Potsdams Gründungssage


Zu der Zeit, als der mächtige Wilzan an Spree und Havel herrschte, durchzog ein tiefes, unzugängliches Bruch den Potsdamer Werder, über den im Frühling das Wasser strömte und ihn in drei langgestreckte Inseln teilte. Auf ihnen lagen zerstreute Gehöfte und Fischerhütten, deren Bewohner die Seen und Arme der Havel befuhren, die damals noch reich an Stören, Lachsen und Welsen waren.
Wo jetzt die Kirche des Dorfes Alt-Geltow steht, war eine feste Burg des Krul (oder Unterkönigs) der Heveller erbaut. Der Krul war ein wilder, grausamer Mann, besonders seit sein einziger Sohn in einem Kampf gegen die Deutschen gefallen war. Zum Erben seiner Macht hatte er zwar seinen Neffen erwählt, doch blieb sein Herz dem Jüngling fremd. Er mied gar die Nähe des jungen Chocus, der ein rüstiger Jäger und Fischer war und im Kreis seiner munteren Gefährten sorglos die Tage verlebte.
Eines Abends im Frühling, als Chocus auf Wolfsjagd gewesen war, fuhr er mit seinem Knecht in einem Kahn von Templin nach Hause zurück.
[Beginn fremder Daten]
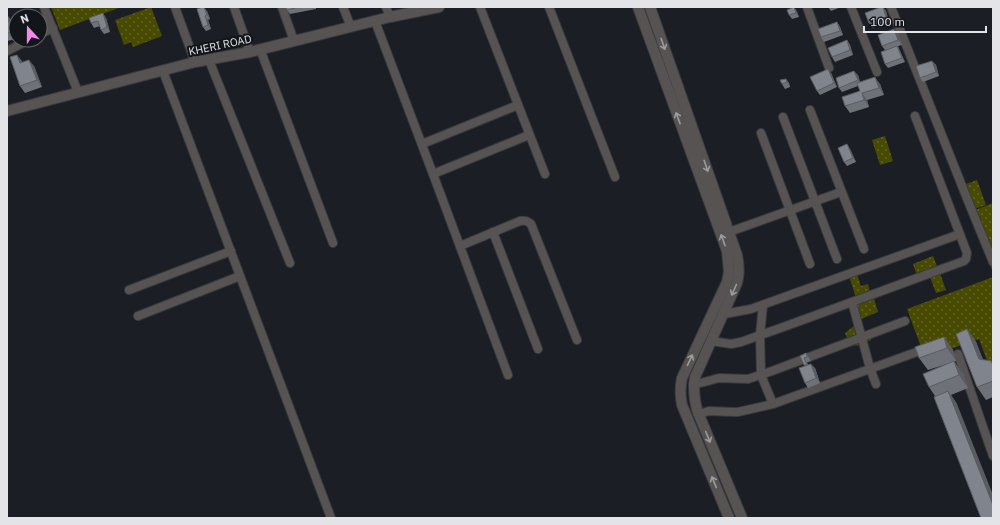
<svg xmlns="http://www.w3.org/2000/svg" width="1000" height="525" font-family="'IBM Plex Sans',sans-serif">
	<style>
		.green { fill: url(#green-dots) }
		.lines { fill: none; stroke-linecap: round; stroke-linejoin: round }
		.minor-casing { stroke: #373a3f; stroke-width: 10 }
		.tertiary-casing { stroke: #373a3f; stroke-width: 12 }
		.minor { stroke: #575353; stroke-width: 8 }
		.tertiary { stroke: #575353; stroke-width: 10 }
		.wall { fill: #6e7278 }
		.shaded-wall { fill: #5a5c62 }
		.building { fill: #80848c; stroke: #5a5c62 }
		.oneway { stroke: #9c9c9e }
		.labels { text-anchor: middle; stroke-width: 4; stroke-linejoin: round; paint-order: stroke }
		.street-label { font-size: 11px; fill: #e2e4e8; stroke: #12151a }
	</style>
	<defs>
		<pattern id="green-dots" width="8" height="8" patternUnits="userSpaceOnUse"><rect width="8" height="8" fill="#484a01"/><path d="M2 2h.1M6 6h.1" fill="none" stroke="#626426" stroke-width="1.8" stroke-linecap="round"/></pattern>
	</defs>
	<rect width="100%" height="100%" fill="#1b1e24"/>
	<!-- green -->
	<g class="green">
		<polygon points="51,7 121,7 60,30"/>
		<polygon points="151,7 162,36 133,47 131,42 124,45 115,20"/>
		<polygon points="885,136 893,161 880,165 872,140"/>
		<polygon points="977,180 986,205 974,209 966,184"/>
		<polygon points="993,203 993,273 970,212"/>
		<polygon points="933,256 939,271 918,279 913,264"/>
		<polygon points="856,271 861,286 868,284 871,297 857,301 848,273"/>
		<polygon points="940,273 946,290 936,293 930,277"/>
		<polygon points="993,277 993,370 991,371 979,339 925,358 907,309"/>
		<polygon points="874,298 878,312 856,321 859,339 870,335 871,340 856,346 848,340 845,333 854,326 849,307"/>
	</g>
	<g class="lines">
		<defs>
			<g id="minor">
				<polyline points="44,7 78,92"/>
				<polyline points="175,7 195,62"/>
				<polyline points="234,7 250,52"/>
				<polyline points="282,7 294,41"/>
				<polyline points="343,7 351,27"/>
				<polyline points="386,7 390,17"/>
				<polyline points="480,7 545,174"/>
				<polyline points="549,7 615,177"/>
				<polyline points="807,7 829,68"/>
				<polyline points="851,7 877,72"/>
				<polyline points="891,7 966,196 993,262"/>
				<polyline points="375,21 433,174 508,375"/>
				<polyline points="40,34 53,28"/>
				<polyline points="260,49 333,243"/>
				<polyline points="7,51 29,40"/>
				<polyline points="209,60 290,263"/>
				<polyline points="163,71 331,518"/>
				<polyline points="810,110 864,249"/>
				<polyline points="783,117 837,259"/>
				<polyline points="761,133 810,264"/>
				<polyline points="422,144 518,105"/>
				<polyline points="433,174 529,135"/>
				<polyline points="493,232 538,349"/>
				<polyline points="729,232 841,192"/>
				<path d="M460 246 520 221C525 220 527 221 531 224L577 340"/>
				<polyline points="129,290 231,251"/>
				<polyline points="852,302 870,368 876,384"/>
				<polyline points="763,305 760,335 761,375 773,404"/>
				<polyline points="724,314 751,309 960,234"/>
				<polyline points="138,316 240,276"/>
				<path d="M711 341 731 344 741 342C815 316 889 288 964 261L966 259 967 253 915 116"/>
				<polyline points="958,354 993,456"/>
				<polyline points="693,385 719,378 748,379 772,371 905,321"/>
				<polyline points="699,414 709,411 733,412 738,412 773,404 925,349"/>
			</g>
			<g id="tertiary">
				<path d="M638 7 727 251 729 272 727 282 682 378C680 387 680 395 682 405L729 518"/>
				<path d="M650 7 737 255C739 265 740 273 737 283L695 377C693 388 694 398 697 410L742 518"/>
				<polyline points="7,111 195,62 250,52 390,17 439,7"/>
			</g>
		</defs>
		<!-- minor casing -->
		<use href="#minor" class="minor-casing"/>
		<!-- tertiary casing -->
		<use href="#tertiary" class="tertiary-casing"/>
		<!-- minor -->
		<use href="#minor" class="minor"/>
		<!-- tertiary -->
		<use href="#tertiary" class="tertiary"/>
	</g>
	<!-- wall -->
	<g class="wall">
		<polygon points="286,7 316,7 316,9 290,14 287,10"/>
		<polygon points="794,7 797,12 799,17 792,19 789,15"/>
		<polygon points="828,7 841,7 831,11"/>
		<polygon points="883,7 886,11 889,22 872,28 869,23"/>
		<polygon points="197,9 207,11 210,19 208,20 211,29 206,31 203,27"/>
		<polygon points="7,15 11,20 16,38 16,39 7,41"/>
		<polygon points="106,18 110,32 104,34 101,30 100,26 94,28 91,23"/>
		<polygon points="837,22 840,27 843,35 824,42 821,37"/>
		<polygon points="894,29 898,34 902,45 898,46 900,51 905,62 888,68 885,64 885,50 882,46"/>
		<polygon points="847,40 850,45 853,55 835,62 832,57"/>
		<polygon points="22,61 22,62 34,66 42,87 25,93 20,86"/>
		<polygon points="932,61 936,65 939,76 923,82 920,78"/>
		<polygon points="831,73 837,87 820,95 817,91"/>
		<polygon points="858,75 860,82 880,84 884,95 867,100 869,107 850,113 845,106 860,91 858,86 842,92 839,88"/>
		<polygon points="786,79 789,83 790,87 785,89 782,84"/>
		<polygon points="847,144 850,149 856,162 847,166 844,162"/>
		<polygon points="967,329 976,342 983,360 993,363 993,397 986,400 977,387"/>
		<polygon points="944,337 953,350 956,361 954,362 963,374 968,388 951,395 957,404 935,396 929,387 947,364 928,370 919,358"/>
		<polygon points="806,353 809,358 811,361 807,362 808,365 815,368 820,383 808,388 805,383 805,366 800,356"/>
	</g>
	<!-- shaded-wall -->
	<g class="shaded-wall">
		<polygon points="204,7 207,11 210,19 207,15"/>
		<polygon points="794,7 797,12 799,17 796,13"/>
		<polygon points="883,7 886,11 889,22 886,17"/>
		<polygon points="103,13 106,18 110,32 107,27"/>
		<polygon points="7,15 11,20 16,38 12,32"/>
		<polygon points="205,16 208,20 211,29 208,25"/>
		<polygon points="837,22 840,27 843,35 840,31"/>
		<polygon points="894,29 898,34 902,45 898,40"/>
		<polygon points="847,40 850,45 853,55 850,50"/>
		<polygon points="897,46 900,51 905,62 902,58"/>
		<polygon points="17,55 22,61 25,70 20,63"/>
		<polygon points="29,60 34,66 42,87 37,80"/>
		<polygon points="932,61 936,65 939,76 936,72"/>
		<polygon points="828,69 831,73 837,87 834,83"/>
		<polygon points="854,71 858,75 861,85 858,80"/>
		<polygon points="875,77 880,84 884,95 879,88"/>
		<polygon points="786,79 789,83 790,87 787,82"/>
		<polygon points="862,93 867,100 869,107 864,100"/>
		<polygon points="847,144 850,149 856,162 853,158"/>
		<polygon points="967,329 976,342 988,372 979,359"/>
		<polygon points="944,337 953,350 956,361 947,348"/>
		<polygon points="954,361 963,374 968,388 959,375"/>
		<polygon points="811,364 815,368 820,383 816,378"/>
		<polygon points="948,391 957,404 993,495 993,505"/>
	</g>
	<!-- building -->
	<g class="building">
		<polygon points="203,7 204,7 207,15 205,16 208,25 203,27 197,9"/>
		<polygon points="286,7 299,7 287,10"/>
		<polygon points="794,7 796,13 789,15 787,10"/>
		<polygon points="881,7 883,7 886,17 869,23 865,13"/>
		<polygon points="103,13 107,27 101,30 98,21 91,23 89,18"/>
		<polygon points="7,16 12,32 7,33"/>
		<polygon points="837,22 840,31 821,37 818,29"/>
		<polygon points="894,29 898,40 882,46 878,35"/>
		<polygon points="847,40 850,50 832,57 828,48"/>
		<polygon points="897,46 902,58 885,64 881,52"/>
		<polygon points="17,55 20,63 29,60 37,80 20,86 10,57"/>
		<polygon points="932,61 936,72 920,78 916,66"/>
		<polygon points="828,69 834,83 817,91 810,77"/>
		<polygon points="854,71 858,80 839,88 836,78"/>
		<polygon points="875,77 879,88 862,93 864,100 845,106 842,97 860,91 857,83"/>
		<polygon points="786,79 787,82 782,84 780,80"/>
		<polygon points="847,144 853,158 844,162 838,148"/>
		<polygon points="967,329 979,359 991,361 993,365 993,381 977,387 956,334"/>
		<polygon points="944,337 947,348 919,358 915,347"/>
		<polygon points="806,353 807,357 804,358 807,365 804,365 800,356"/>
		<polygon points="954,361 959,375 929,387 923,374"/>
		<polygon points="811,364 816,378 805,383 799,368"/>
		<polygon points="948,391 993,505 993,518 981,518 934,397"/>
	</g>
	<!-- one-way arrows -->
	<defs><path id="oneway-shaft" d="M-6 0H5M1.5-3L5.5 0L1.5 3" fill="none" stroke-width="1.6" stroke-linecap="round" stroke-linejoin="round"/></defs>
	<g class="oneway">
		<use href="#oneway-shaft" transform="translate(663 44) rotate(71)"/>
		<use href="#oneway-shaft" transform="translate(678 118) rotate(-110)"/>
		<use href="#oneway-shaft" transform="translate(706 166) rotate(71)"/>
		<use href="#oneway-shaft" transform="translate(723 240) rotate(-110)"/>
		<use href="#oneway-shaft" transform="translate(734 290) rotate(114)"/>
		<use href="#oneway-shaft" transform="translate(690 360) rotate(-65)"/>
		<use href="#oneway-shaft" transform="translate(708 437) rotate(68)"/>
		<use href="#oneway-shaft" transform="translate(714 482) rotate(-112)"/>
	</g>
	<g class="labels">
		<!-- street labels -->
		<g class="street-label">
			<text transform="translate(220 45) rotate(-12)" y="4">KHERI ROAD</text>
		</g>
	</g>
	<!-- border -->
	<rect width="1000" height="525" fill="none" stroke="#e2e4e8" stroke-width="16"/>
	<!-- north arrow -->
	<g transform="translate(28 28) rotate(339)"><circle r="19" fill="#12151a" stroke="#65686c"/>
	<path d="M0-3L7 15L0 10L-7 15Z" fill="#f688ed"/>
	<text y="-6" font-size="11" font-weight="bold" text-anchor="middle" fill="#e2e4e8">N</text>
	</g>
	<!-- scale -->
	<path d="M864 26v6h122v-6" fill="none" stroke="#e2e4e8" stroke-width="2"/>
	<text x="870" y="26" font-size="12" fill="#e2e4e8" stroke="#12151a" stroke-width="3" paint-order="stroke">100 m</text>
</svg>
Das Wasser jedoch war hoch, und der Wind stürmte, als der Knecht das Ruder verlor, und der Sturm sie fortan hin- und herwarf. Als sie endlich an einer kleinen Insel festtrieben, war es bereits dunkel. Sie fanden Schutz hinter dem Schilf und schliefen ein.
Als der Fürst am Morgen erwachte, gewahrte er nahe bei sich einen Kahn, in dem eine Fischerin saß, die ein Netz ausgeworfen hatte und sang. Das Mädchen aber war so schön, dass er gar nicht wieder von ihm wegsehen konnte. Als die Fischerin jedoch den fremden, reich gekleideten Mann erblickte, war sie sehr erschrocken und stieß mit dem Kahn vom Ufer ab. Chocus ging ihr nach und sprach so schöne Worte, dass sie dem Mädchen zu Herzen gingen, und sie folgte seinen Wünschen und kam ans Land.
Am Abend schifften sie alle drei über den Fluss und landeten da, wo jetzt die Heilig-Geist-Kirche steht. Dort bauten sie sich eine Hütte und lebten viele Monate dort, bis Schnee fiel. Da sagte ihr Chocus, wer er sei, und dass sie seine Frau werden sollte.
Als nun das Moor zugefroren war, ging er über das Eis nach der Burg zu Geltow und gelobte, nach drei Tagen wiederzukommen mit Ross und Gefolge und sie heimzuführen. Als er jedoch in die Burg kam, war der Krul gestorben und ein anderer Nachfolger gewählt worden. Der neue Fürst ließ Chocus mit seinem Knecht in einen tiefen Kerker werfen, damit er umkomme. In der zweiten Nacht jedoch gelang ihm die Flucht nach Dragowit zum Wilzan. Der nahm ihn freundlich auf, doch Chocus wagte nicht, zu ihm von der Fischerin zu sprechen. Am neunten Tag aber konnte er die Sehnsucht nicht mehr ertragen, erzählte dem Wilzan alles, und dieser und sein Gefolge begleiteten ihn zu der Insel an der Havel.
Als sie aber über den tiefen Schnee zu der Hütte kamen, fanden sie das schöne weiße Mädchen starr und tot. Von der Stunde an hat der junge Held nie wieder gelacht, sein Auge erlosch und sein Haupt wurde weiß wie Schnee.
Der Wilzan schenkte ihm die drei Inseln; da baute er sich auf der Stelle, wo die Hütte stand, eine Burg. Weil er gar ein guter Herr war, sammelten sich viele Einwohner auf dem Werder, der nach ihm Chocie genannt wurde, und bald war ein kleiner Ort entstanden.